APPLY WHAT YOU READ –
[1] In the passage on table column value providers, restate the paragraph beginning "It’s important to notice that there is no strong correlation" as a short list that keeps its main facts.
[2] Transcribe the passage on table column value providers, starting with "If the data" and going on through "for the cell.".
[3] Pick up the passage about table column settings where it stops, and continue it.

READING PASSAGE –
********************

If the data is like the second example (Array of objects), the provider can be the key name to the value, for example, firstName, to get the same values. But to cover the third example (Array of objects with nested values), we can allow passing an string with dot notation, for example: names.firstName

But there are more providers you can implement, you can allow to pass a function as a value provider, this function gets the row, and the row index as arguments and must return the value for the cell.

It’s important to notice that there is no strong correlation between the cols in the table and the cols in the data. The table can show a col that is a derivative value from the original data, for example, the fullName, or the age (if birthday is a field in the data source). You can use that value provider function to create derived values on-fly. You could do it before to pass the data to the table, but forces you to implement a loop to create a new structure with the derivative values. I guess the function value provider is simpler and elegant. Let’s see it in an example:

const cols = [
 {
   id: 'identifier',
   value: 'id'
 },
 {
   id: 'fullName',
   value: (row) => `${row.firstName} ${row.lastName}`
 },
 ...
]

In the example for the col identifier the table will get the value from the property id and render it in each row (that is a direct value), but for the col fullName the table will call the function in each row to render the cell, and will use that derivative value.

You can use it for a lot of cases:

  • Create the year sales average col from the value in the other 12 cols that represents the sales in each month
  • If the name contains some letter, you can render the treatment
  • etc

I have not mentioned examples on purpose like converting the name to uppercase, because that is not the goal of this field. Remember it’s just a data provider, how the data is formatted should be done in another way.

formatter

Sometimes the data you will render in a table needs to be transformed (formatted) before rendering it, there are a lot of common cases:

  • Date-time: Your data provides the datetime as an integer and you want to show it as a string, for example, ‘YYYY-MM-DD’
  • Numbers: You want to show them with a specific number of decimal places, thousands separators, or abbreviations
  • Not available values: Show N/A if the value is undefined

As I mentioned, the value must be just a definition of how to get the data, the pure data, if you need to format it before showing it this field is your answer.

********************

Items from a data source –

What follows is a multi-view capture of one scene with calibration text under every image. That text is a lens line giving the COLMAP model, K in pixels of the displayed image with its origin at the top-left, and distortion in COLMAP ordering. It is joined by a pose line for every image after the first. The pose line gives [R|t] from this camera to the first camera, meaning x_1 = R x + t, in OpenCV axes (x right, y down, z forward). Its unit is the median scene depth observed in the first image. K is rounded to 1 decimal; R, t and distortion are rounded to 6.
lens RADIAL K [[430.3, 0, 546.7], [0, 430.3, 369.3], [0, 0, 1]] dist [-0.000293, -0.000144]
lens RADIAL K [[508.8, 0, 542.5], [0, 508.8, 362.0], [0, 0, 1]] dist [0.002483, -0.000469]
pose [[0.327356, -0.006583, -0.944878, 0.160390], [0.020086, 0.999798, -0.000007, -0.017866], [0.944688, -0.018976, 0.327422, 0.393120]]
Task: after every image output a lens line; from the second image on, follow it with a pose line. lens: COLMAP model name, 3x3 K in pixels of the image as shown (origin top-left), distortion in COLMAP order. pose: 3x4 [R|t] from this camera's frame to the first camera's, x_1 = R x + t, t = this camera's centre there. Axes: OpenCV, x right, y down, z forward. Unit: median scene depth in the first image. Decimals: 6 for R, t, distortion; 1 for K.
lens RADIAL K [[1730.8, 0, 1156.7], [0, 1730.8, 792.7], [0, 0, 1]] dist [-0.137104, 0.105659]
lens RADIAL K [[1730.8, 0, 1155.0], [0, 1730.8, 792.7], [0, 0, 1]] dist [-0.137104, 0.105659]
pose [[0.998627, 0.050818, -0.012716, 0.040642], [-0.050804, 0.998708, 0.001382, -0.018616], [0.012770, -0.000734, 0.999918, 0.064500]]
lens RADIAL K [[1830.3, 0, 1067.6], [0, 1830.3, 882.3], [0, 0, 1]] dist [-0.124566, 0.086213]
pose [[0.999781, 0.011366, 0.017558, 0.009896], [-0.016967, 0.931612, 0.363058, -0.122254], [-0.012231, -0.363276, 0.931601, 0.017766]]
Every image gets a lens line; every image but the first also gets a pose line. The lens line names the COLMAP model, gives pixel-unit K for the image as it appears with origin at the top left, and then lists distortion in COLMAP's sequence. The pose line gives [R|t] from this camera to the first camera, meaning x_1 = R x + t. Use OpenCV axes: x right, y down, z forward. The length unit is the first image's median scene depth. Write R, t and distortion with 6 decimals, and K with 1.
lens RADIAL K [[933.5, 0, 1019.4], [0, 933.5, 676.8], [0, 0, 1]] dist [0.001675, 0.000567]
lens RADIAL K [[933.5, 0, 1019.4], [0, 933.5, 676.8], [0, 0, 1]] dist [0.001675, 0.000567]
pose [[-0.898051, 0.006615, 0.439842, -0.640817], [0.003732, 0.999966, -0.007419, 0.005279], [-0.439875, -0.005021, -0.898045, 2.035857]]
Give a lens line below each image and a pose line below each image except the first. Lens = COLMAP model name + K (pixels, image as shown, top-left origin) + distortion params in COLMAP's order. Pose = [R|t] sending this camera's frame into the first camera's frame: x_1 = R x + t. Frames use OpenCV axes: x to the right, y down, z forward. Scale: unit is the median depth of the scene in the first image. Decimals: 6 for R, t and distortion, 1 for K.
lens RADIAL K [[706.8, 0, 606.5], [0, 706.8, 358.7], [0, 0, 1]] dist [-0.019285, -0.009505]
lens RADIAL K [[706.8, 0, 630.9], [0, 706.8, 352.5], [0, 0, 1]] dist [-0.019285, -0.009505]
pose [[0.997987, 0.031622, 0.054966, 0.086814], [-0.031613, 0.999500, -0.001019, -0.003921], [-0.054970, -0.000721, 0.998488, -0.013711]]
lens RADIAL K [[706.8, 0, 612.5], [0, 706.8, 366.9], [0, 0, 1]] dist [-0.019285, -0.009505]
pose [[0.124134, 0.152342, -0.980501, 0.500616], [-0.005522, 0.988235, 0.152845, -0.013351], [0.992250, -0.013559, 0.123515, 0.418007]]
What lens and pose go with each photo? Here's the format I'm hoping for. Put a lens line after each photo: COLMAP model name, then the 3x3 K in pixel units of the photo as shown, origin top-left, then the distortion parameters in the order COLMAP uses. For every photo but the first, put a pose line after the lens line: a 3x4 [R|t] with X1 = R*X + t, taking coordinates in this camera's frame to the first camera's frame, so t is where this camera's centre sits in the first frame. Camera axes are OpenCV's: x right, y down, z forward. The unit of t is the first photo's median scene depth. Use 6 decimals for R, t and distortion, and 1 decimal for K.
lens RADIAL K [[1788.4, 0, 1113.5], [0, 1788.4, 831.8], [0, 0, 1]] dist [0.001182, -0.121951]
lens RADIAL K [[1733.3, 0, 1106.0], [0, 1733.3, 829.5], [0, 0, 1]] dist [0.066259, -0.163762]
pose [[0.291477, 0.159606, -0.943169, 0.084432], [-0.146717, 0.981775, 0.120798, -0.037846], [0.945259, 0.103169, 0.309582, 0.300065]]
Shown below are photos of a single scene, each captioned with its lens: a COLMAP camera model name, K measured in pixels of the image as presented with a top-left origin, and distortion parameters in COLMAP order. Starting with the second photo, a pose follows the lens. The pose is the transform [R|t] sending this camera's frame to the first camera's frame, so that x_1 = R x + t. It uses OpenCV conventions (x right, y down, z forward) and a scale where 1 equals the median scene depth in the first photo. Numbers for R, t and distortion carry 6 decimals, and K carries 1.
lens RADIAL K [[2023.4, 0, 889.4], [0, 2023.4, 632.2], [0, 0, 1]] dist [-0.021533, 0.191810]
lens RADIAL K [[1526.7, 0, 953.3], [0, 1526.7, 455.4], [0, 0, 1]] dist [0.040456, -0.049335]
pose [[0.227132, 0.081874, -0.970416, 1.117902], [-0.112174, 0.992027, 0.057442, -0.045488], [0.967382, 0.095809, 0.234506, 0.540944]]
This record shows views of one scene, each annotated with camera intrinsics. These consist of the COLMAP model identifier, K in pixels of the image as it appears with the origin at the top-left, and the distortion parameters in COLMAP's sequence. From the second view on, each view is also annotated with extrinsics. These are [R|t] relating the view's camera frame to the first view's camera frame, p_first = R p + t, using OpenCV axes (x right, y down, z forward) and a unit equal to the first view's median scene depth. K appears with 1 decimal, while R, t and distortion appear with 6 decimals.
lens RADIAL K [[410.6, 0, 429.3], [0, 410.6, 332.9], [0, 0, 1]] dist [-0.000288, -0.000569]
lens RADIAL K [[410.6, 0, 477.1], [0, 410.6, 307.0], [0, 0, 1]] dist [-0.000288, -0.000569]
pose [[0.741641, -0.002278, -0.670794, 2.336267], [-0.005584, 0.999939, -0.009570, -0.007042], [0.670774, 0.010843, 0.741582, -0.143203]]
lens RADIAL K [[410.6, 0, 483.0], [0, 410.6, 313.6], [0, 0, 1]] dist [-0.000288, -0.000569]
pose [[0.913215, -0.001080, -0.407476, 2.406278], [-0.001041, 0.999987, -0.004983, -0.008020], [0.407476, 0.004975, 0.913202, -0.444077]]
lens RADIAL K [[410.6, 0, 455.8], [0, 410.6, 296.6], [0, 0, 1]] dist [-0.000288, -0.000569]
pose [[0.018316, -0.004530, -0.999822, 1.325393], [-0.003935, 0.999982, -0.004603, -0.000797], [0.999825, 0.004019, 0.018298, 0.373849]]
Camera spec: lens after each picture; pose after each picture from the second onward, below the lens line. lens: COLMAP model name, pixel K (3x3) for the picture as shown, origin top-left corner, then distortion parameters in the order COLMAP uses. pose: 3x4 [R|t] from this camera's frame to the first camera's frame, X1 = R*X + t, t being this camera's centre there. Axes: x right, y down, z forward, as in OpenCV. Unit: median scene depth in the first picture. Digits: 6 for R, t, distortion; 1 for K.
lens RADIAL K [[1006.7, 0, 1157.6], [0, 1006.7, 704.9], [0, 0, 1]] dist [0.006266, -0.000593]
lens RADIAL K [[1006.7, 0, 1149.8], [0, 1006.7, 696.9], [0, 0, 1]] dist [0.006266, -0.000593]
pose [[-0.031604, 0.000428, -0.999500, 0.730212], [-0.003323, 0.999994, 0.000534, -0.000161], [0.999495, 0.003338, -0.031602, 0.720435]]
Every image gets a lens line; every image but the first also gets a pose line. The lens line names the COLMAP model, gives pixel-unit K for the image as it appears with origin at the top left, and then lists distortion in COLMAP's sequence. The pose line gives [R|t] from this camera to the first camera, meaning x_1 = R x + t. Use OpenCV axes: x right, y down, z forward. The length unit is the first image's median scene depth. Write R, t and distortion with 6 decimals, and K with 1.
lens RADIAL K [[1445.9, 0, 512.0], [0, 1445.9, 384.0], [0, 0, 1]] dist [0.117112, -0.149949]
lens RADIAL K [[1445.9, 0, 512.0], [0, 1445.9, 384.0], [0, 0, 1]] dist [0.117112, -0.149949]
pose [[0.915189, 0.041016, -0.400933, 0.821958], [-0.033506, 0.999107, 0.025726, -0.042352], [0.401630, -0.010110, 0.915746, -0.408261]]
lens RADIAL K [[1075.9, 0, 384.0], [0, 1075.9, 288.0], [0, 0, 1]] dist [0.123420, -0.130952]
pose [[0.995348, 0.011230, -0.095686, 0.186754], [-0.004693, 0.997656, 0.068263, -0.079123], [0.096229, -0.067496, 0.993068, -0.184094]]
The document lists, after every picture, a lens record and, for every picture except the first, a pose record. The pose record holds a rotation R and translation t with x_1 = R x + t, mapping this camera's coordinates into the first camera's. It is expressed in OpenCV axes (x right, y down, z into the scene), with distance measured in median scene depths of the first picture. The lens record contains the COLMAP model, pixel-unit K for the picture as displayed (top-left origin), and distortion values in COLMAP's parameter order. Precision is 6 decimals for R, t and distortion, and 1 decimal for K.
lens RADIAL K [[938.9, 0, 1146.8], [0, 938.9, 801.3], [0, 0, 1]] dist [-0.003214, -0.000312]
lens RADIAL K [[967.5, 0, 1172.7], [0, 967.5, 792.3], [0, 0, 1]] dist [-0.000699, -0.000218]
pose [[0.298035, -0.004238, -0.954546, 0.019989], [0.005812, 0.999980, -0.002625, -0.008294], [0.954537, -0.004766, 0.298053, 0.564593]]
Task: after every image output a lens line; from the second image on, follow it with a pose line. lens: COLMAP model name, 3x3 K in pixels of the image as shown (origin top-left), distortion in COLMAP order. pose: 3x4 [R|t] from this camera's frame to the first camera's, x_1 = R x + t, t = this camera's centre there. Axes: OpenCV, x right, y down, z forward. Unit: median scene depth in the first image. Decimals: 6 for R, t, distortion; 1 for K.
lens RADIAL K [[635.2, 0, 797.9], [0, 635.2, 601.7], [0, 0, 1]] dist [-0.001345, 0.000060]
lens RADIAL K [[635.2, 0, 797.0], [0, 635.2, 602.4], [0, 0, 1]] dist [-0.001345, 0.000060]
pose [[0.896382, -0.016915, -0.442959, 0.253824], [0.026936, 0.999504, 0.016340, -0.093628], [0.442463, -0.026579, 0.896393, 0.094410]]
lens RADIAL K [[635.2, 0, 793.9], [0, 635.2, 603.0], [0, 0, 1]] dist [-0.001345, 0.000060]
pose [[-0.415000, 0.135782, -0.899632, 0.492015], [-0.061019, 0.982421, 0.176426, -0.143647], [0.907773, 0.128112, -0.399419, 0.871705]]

********************

RESPONSES FOR EACH TASK –
[1]
- A table's columns need not match the columns in the data.
- A table column can show a value derived from the original data, such as fullName, or age when birthday is a field in the data source.
- The value provider function can create these derived values on the fly.
- The derived values could instead be created before the data is passed to the table, but that requires a loop to build a new structure with them.
- The author considers the function value provider simpler and more elegant.

[2]
If the data is like the second example (Array of objects), the provider can be the key name to the value, for example, firstName, to get the same values. But to cover the third example (Array of objects with nested values), we can allow passing an string with dot notation, for example: names.firstName

But there are more providers you can implement, you can allow to pass a function as a value provider, this function gets the row, and the row index as arguments and must return the value for the cell.

[3]
Why we should have 2 fields in the col definition if we could do it in the value field using the function provider you mention?

True, you can do the transform and/or the format with the value provider function, but in this case, you are losing useful information, for example, to sort the cols or to find values.

Imagine your table data came from an API has no pagination, or sorting, the table can do the sorting and pagination (I will write about sorting, searching, pagination in a next post).

You have a date-time col as unix epoc (integer value) and you want to display it in ‘MM-DD-YYYY’ format, if you do the transformation in the value provider the table will sort the col using the formatted values and it will order then for example: [‘12-01-2024’, ‘12-01-2010’, ‘11-11-2025’] as [‘11-11-2025’, ‘12-01-2010’, ‘12-01-2024’], that is not the expected behavior of sorting.

We must sort the values before formatting them to allow us to sort or/and search them in the table

render

The last thing to bear in mind about how the data is displayed in the table is the render. Not always we want to show the data as a text, maybe we need to render an image, a chip, a progress bar, etc…

How to do that will depend on the UI framework you are using (assuming you are using one):

  • In Vue you can use named slots to change the way a cell content is rendered
  • In React you can pass a component in the render property of the col

In any case, this “render function” will get the value after formatting it and doing the render.

This is the flow of the data in the table component:

Table process flow

Defining this architecture is vital for other functionalities the table can implement like row sorting, pagination, col sorting, col visibility, col resize, fixed cols, search, etc.